Même la base de la gauche de la gauche ne veut pas de cela. Je lisais à travers un lien du blog de "Descartes" un papier d'un certain Diadore Chronos (qui avait commenté des billets du présent blog il y a quelques années) un article de mauvaise foi contre la Corée du Nord qui reproche au pays de consacrer un cinquième de ses ressources à l'armée. Qu'est-ce que cela signifie donc quand on sait que l'armée nord coréenne compte 1millions de soldats ?
1 million de soldats ça veut dire 5 ou 6 millions de gens (les soldats, leurs parents, leurs enfants), soit un quart de la population qui font partie du système militaire. Il est logique qu'un quart des ressources leurs soient attribués non ? L'armée nord coréenne n'est pas seulement une structure qui entretient quelques centaines de milliers de professionnels et investit son budget dans des armes sophistiquées et couteuses. Comme en Birmanie ou à Cuba l'armée est une partie de la société, voire sa plus grosse partie. C'est le choix politique qui a été fait pour assurer la survie du système face à l'extérieur et sa cohésion interne. Il est absurde de s'indigner qu'une bonne partie du budget de l'Etat lui revienne.

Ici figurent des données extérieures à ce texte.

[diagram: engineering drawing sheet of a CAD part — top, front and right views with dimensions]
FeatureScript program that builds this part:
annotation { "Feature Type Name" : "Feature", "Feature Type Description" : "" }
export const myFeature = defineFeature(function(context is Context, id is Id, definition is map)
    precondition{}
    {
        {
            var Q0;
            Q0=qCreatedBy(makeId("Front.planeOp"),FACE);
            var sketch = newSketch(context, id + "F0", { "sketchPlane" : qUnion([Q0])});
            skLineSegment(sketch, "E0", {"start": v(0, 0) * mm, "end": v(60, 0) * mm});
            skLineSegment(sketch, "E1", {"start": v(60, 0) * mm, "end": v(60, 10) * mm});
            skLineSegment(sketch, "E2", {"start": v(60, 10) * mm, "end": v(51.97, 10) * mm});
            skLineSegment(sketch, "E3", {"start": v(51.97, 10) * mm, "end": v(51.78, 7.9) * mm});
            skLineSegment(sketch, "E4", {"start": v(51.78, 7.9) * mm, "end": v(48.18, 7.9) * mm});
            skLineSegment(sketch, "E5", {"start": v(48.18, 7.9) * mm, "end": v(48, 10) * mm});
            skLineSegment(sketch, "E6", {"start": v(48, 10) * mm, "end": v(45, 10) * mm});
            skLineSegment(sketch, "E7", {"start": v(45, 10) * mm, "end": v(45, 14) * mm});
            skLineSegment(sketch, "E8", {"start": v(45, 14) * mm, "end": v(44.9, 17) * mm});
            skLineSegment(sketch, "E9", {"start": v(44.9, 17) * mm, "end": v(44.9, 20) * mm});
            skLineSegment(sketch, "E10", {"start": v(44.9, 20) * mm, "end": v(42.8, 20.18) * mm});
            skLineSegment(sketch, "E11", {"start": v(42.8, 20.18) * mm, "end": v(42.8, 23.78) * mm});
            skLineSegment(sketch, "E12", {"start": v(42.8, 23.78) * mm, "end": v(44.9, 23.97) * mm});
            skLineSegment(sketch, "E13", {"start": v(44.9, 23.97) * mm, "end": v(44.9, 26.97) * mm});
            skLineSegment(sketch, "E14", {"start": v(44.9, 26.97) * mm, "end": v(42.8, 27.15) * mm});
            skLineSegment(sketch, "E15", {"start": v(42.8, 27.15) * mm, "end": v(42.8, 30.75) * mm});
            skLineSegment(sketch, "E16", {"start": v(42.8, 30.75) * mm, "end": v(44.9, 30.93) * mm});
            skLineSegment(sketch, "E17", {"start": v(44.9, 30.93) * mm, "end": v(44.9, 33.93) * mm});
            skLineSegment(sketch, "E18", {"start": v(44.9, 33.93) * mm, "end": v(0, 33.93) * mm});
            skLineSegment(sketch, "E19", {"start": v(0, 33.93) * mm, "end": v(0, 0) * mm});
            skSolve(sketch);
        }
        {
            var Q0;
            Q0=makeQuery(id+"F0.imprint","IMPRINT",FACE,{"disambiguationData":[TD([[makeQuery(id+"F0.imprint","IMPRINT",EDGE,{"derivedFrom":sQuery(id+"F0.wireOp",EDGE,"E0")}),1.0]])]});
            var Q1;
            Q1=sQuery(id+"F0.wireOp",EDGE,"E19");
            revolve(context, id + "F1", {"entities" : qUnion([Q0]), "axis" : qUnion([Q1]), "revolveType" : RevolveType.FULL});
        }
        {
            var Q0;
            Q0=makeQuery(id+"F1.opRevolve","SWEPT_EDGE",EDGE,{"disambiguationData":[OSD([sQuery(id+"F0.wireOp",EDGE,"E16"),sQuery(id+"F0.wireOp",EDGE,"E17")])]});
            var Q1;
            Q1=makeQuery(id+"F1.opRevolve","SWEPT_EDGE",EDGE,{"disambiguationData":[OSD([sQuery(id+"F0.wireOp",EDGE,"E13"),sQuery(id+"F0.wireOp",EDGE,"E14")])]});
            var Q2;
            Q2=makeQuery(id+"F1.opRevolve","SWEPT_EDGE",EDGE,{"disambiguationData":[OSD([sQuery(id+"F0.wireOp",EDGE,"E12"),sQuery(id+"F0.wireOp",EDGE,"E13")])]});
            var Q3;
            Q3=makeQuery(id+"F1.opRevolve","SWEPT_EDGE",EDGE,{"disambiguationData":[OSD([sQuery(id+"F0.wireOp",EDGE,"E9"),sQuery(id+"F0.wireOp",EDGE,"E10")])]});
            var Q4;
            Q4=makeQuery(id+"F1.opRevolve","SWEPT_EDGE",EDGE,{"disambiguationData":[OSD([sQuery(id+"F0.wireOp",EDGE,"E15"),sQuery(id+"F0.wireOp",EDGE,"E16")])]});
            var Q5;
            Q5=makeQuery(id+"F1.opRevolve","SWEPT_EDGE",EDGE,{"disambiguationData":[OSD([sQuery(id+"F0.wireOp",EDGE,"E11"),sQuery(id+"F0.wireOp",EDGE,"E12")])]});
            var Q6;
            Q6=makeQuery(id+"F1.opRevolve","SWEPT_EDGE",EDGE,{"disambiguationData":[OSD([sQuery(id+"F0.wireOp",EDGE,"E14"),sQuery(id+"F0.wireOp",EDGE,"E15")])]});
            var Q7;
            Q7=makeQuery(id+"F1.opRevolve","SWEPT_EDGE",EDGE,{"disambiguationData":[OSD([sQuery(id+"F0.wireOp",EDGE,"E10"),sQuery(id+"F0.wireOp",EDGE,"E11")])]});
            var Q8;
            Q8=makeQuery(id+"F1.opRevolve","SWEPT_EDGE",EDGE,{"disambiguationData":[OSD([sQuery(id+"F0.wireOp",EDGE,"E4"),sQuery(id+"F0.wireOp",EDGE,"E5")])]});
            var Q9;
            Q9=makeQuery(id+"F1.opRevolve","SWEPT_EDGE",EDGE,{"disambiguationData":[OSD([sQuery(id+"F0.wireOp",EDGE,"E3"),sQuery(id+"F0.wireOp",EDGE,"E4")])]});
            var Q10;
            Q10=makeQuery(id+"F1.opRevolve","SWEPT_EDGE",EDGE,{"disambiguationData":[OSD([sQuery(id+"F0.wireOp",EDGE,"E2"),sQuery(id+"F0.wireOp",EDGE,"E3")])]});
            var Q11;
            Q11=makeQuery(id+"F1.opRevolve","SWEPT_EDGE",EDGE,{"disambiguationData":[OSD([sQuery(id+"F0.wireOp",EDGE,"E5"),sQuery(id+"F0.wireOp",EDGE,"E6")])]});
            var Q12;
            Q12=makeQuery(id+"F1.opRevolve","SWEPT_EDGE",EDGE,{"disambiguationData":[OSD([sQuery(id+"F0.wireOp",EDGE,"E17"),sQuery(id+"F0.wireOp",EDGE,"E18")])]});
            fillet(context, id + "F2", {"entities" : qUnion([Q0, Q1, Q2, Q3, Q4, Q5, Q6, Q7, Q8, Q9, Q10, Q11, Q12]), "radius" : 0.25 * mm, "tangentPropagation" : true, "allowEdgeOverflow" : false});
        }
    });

La bataille du socialisme pourrait être gagnée dans un premier temps par la France du fait de sa taille, de ses ressources, de son statut de puissance nucléaire : je veux dire qu'elle pourrait, au terme d'un bras de fer douloureux de quatre ou cinq ans incluant toutes formes de tentatives de déstabilisation, faire respecter aux pays étrangers et aux oligarchies financières sa volonté de collectiviser tout ou partie de l'appareil de production. Resterait ensuite à gagner la seconde phase : c'est-à-dire sauvegarder les droits formels (les droits de l'homme) en dépit de la logique de guerre civile qui aurait commencé à se développer dans la première manche (celle du bras de fer), et entretenir un esprit civique suffisant pour que la motivation au travail, le sens de l'innovation ainsi que l'esprit de solidarité réelle ne faiblissent pas (ce qui a fait défaut à tous les régimes socialistes du XXe siècle).
On sent bien que pour réussir ce pari, c'est une réforme des moeurs, et des mentalités à laquelle il faut parvenir, instaurer ce que j'ai parfois appelé un "nouveau stoïcisme" avec tout ce que ça impose de changement du rapport à autrui, à la consommation etc (voir Arnsperger). Voilà pourquoi je m'intéresse tant aux réformes morales comme le premier judaïsme, l'invention du christianisme, du bouddhisme,les débuts de l'Islam, le protestantisme etc. Ces réformes peuvent avancer à la faveur de grandes transformations politiques, mais elles doivent aussi se développer selon leur propre dynamique sans avoir besoin d'une impulsion "par en haut" pour en assurer la pérennité, car ce sont elles, in fine, qui peuvent sauver le "haut" (le politique) du naufrage.